Case Study II: There is another case in marketing domain, where in we saw huge amount of data coming in from sources like transactional applications, CRM and field. Most of the data was structured. All the business users were operating on the data in silos. There was no single source of truth and no master data management. For example, a name of the customer might be spelt differently in different business units! All this lead to chaos. leaders wanted to have a data lake in place. There was another set of leaders who thought that the data lake would turn out to be a data swamp. They thought it would be just another data storage to manage. In their use case, the data sources are well defined and fewer than what we usually see. Most of the data was structured. Most interesting observation was that they did not have a set of users who could use modern tools to explore the data. There were no adequate use cases that would necessitate a data lake. Hence, we finally decided to build a single source of truth – a data warehouse on Redshift. The pattern we discovered here was that if there is no need for sophisticated analysis and if vanilla reports suffice then there is usually no need for a data lake.

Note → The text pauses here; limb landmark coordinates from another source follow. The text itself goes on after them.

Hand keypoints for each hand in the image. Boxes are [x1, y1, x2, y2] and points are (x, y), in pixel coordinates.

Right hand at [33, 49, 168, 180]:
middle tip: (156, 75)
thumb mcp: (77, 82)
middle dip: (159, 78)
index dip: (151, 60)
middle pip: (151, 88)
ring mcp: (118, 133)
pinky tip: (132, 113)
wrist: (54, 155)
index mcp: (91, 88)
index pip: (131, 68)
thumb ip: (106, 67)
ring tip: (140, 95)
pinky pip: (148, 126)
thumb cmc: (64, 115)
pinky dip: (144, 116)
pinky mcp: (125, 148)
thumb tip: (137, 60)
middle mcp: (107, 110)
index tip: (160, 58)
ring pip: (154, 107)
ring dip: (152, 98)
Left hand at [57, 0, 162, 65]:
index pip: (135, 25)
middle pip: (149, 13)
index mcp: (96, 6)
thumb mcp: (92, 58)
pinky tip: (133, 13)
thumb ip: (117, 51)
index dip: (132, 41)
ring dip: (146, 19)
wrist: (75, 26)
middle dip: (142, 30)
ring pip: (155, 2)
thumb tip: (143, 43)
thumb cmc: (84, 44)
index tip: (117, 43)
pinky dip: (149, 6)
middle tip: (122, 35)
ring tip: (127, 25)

Case Study III: In our next use case, for one of the financial companies, the pattern was to maintain the secrecy of the data. The question was whether cloud is an alternative to store the financial data. Most of their analysis was happening over the aggregated data. The business users were the main consumers of the data. They were comfortable using tools like Tableau. We analysed their business needs and data analysis patterns. We did not see an immediate need for the Data Lake, but sensed the need in the future. Hence, we built a Redshift based data warehouse to address their current needs. The source data was stored into AWS S3. Historical data that would not be needed was archived and put into AWS Glacier to lessen the cost even more. S3 was almost like staging but could be expanded as needed. To maintain the secrecy, all the personal identification information was separated and was encrypted and stored in Redshift. The Redshift volume by itself was encrypted. ‘Data in transit and at rest must be encrypted’ was the theme followed. This provided them the needed secrecy. This also enabled an ELT approach that made the handling of the huge amounts of data easier. Our design in this case was such that the architecture could be extended to form a data lake as needed.

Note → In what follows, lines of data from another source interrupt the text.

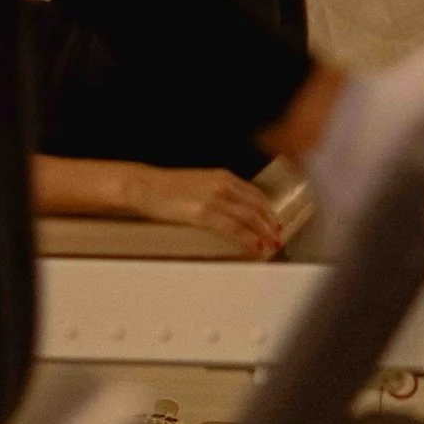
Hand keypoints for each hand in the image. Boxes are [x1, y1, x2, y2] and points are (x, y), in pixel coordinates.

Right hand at [31, 153, 282, 256]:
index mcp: (222, 176)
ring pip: (248, 217)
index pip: (254, 193)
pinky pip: (233, 228)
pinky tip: (254, 246)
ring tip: (270, 244)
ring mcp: (214, 198)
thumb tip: (230, 209)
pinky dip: (247, 238)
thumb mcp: (198, 184)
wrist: (145, 187)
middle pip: (256, 205)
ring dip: (263, 232)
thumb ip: (216, 193)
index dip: (267, 209)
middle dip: (269, 222)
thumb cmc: (167, 188)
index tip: (274, 220)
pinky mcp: (204, 213)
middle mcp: (222, 184)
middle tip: (278, 235)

The data in the organizations is growing at enormous rate and so are the types of data. The trend in data warehouse architectures today is to diversify the portfolio of data platforms. Users can choose just the right platform for storing, processing, visualizing data sets. Such diversified platforms allow various users to use the data for exploration and discovery-oriented advanced analytics. The platform addresses the need for both technical and business users.

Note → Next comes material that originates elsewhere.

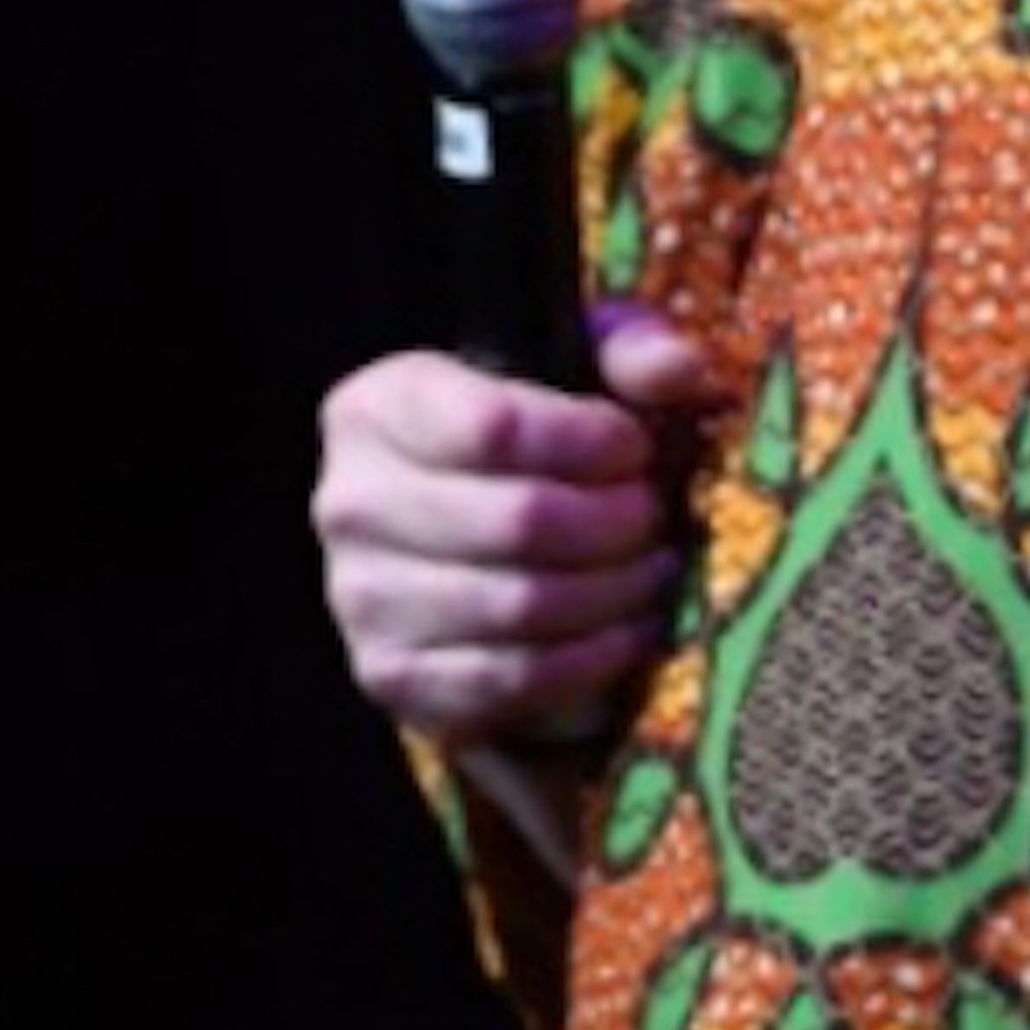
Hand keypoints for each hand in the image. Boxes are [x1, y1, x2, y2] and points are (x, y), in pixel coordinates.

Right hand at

As for the technology used, for a data lake, various design patterns can be adopted like Hadoop or a relational database, cloud or on-premise. Data Lake can very much be built on premise, using a relational database or using Hadoop cluster. Cloud is an obvious option as the whole world is slowly moving to the cloud. Based on the priorities, the organizational trend and needs this choice can be made. The tools used can be traditional like Talend, Informatica (IaaS), S3, Redshift. The other set of tools are Big Data based and code heavy like Kenesis, Spark, MongoDB etc.